Why did Elon Musk terminate Twitter deal?
In a filing with the US Securities and Exchange Commission (SEC), Musk said that he wanted to terminate the deal because Twitter was in “material breach” of their agreement and had made “false and misleading” statements during negotiations.
UPDATED: Elon Musk has called the whole thing off — but Twitter isn’t done with him yet.

The mega-billionaire terminated his $44 billion offer for Twitter, notifying the company of the decision on Friday in a letter from his lawyers, according to a regulatory filing. Musk is primarily claiming that Twitter misrepresented the scope of spam and fake accounts on the social network, saying his team’s preliminary estimates put that “wildly higher” than the sub-5% figure that Twitter has repeatedly claimed.

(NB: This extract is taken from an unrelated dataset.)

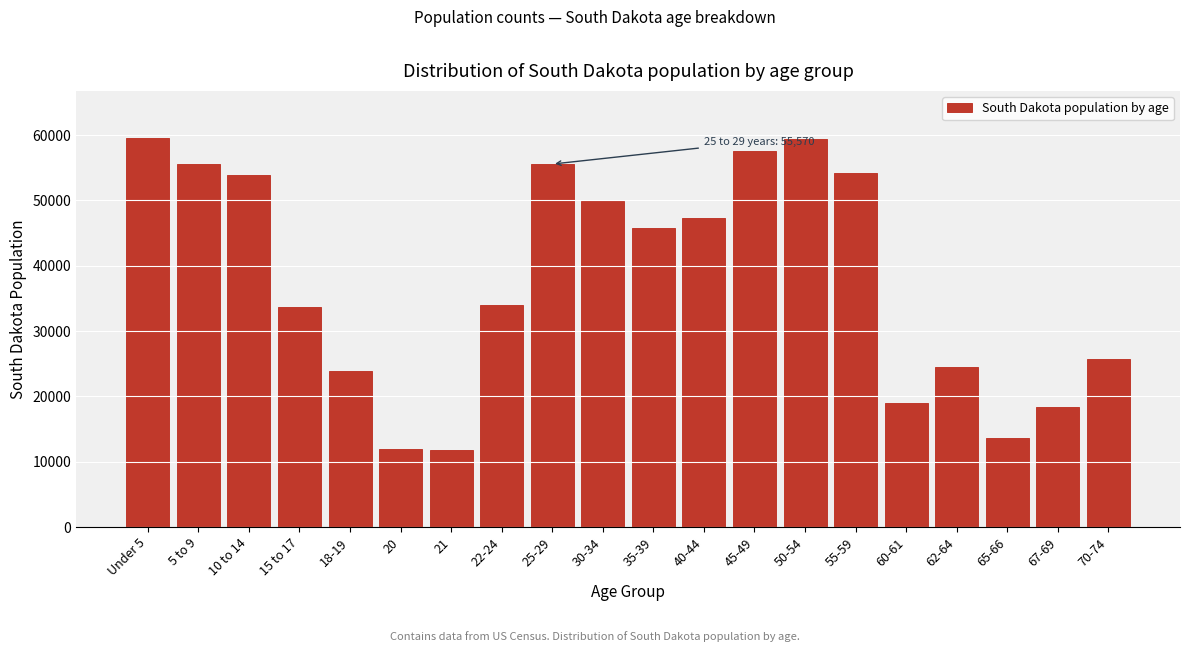

What is the difference between the maximum and minimum values?

47882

Twitter said it plans to sue Musk over his nixing of the deal and hold him to his $54.20-per-share deal price.
“The Twitter Board is committed to closing the transaction on the price and terms agreed upon with Mr. Musk and plans to pursue legal action to enforce the merger agreement,” Twitter chairman Bret Taylor, who is also co-CEO of Salesforce, wrote in a tweet. “We are confident we will prevail in the Delaware Court of Chancery.”

With Musk bailing on the Twitter takeover, the CEO of Tesla and SpaceX would have to pay a $1 billion breakup fee to Twitter (and he could be the target of additional litigation), unless he is able to prove Twitter significantly misled him about factors related to the company’s value.

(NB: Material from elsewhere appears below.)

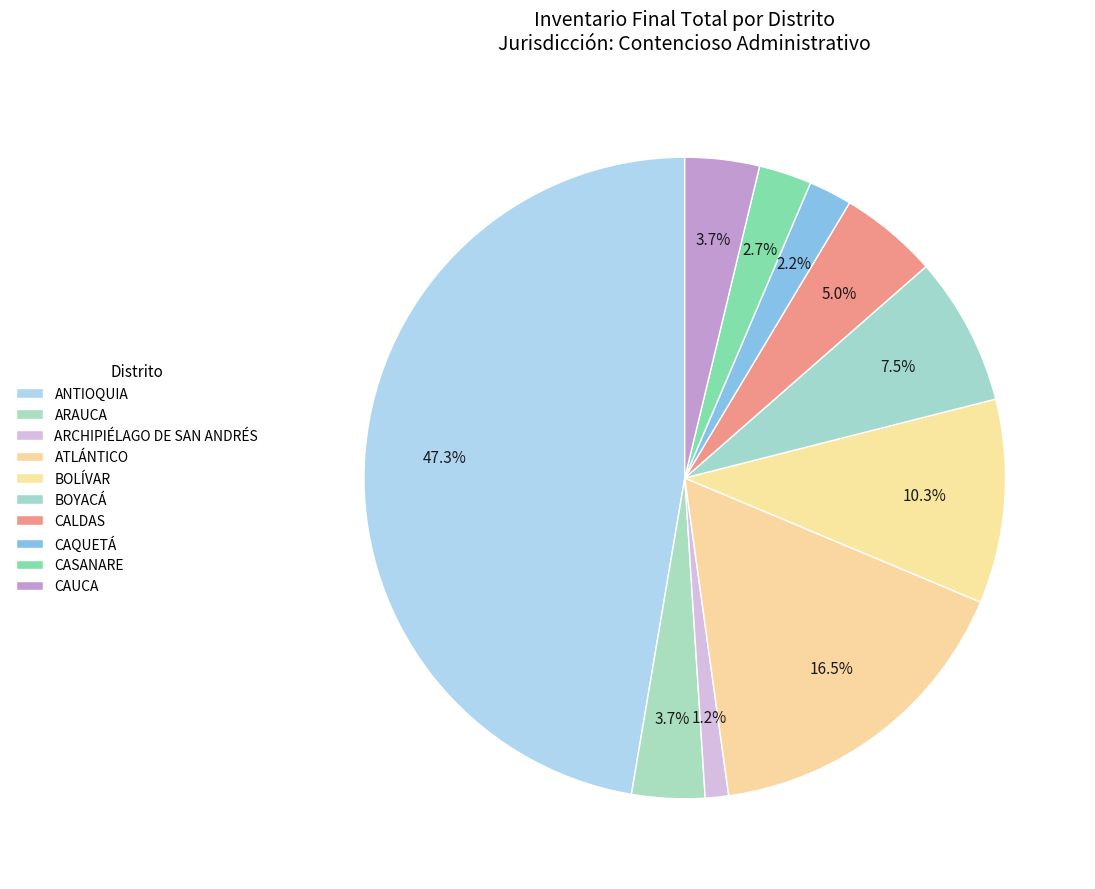

What is the ratio of the value at BOLÍVAR to the value at CAUCA?

2.7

“Mr. Musk is terminating the Merger Agreement because Twitter is in material breach of multiple provisions of that Agreement, appears to have made false and misleading representations upon which Mr. Musk relied when entering into the Merger Agreement, and is likely to suffer a Company Material Adverse Effect (as that term is defined in the Merger Agreement),” said the letter to Twitter.

Musk, the world’s wealthiest individual, turned heads in April when he clinched a deal to buy Twitter with the social network’s board. He excitedly discussed ideas he had for Twitter, including requiring that it strictly adhere to “free speech” principles and floating the idea that the service would charge companies a fee to be on the platform.
But there were soon signs Musk was having buyer’s remorse. Last month, Musk’s lawyers warned that Twitter was in “material breach” of the merger agreement because the company was “actively resisting and thwarting his information rights” by failing to provide data backing up its claims about fake and spam accounts. Musk also has acknowledged that lining up debt financing to swing the deal was an obstacle.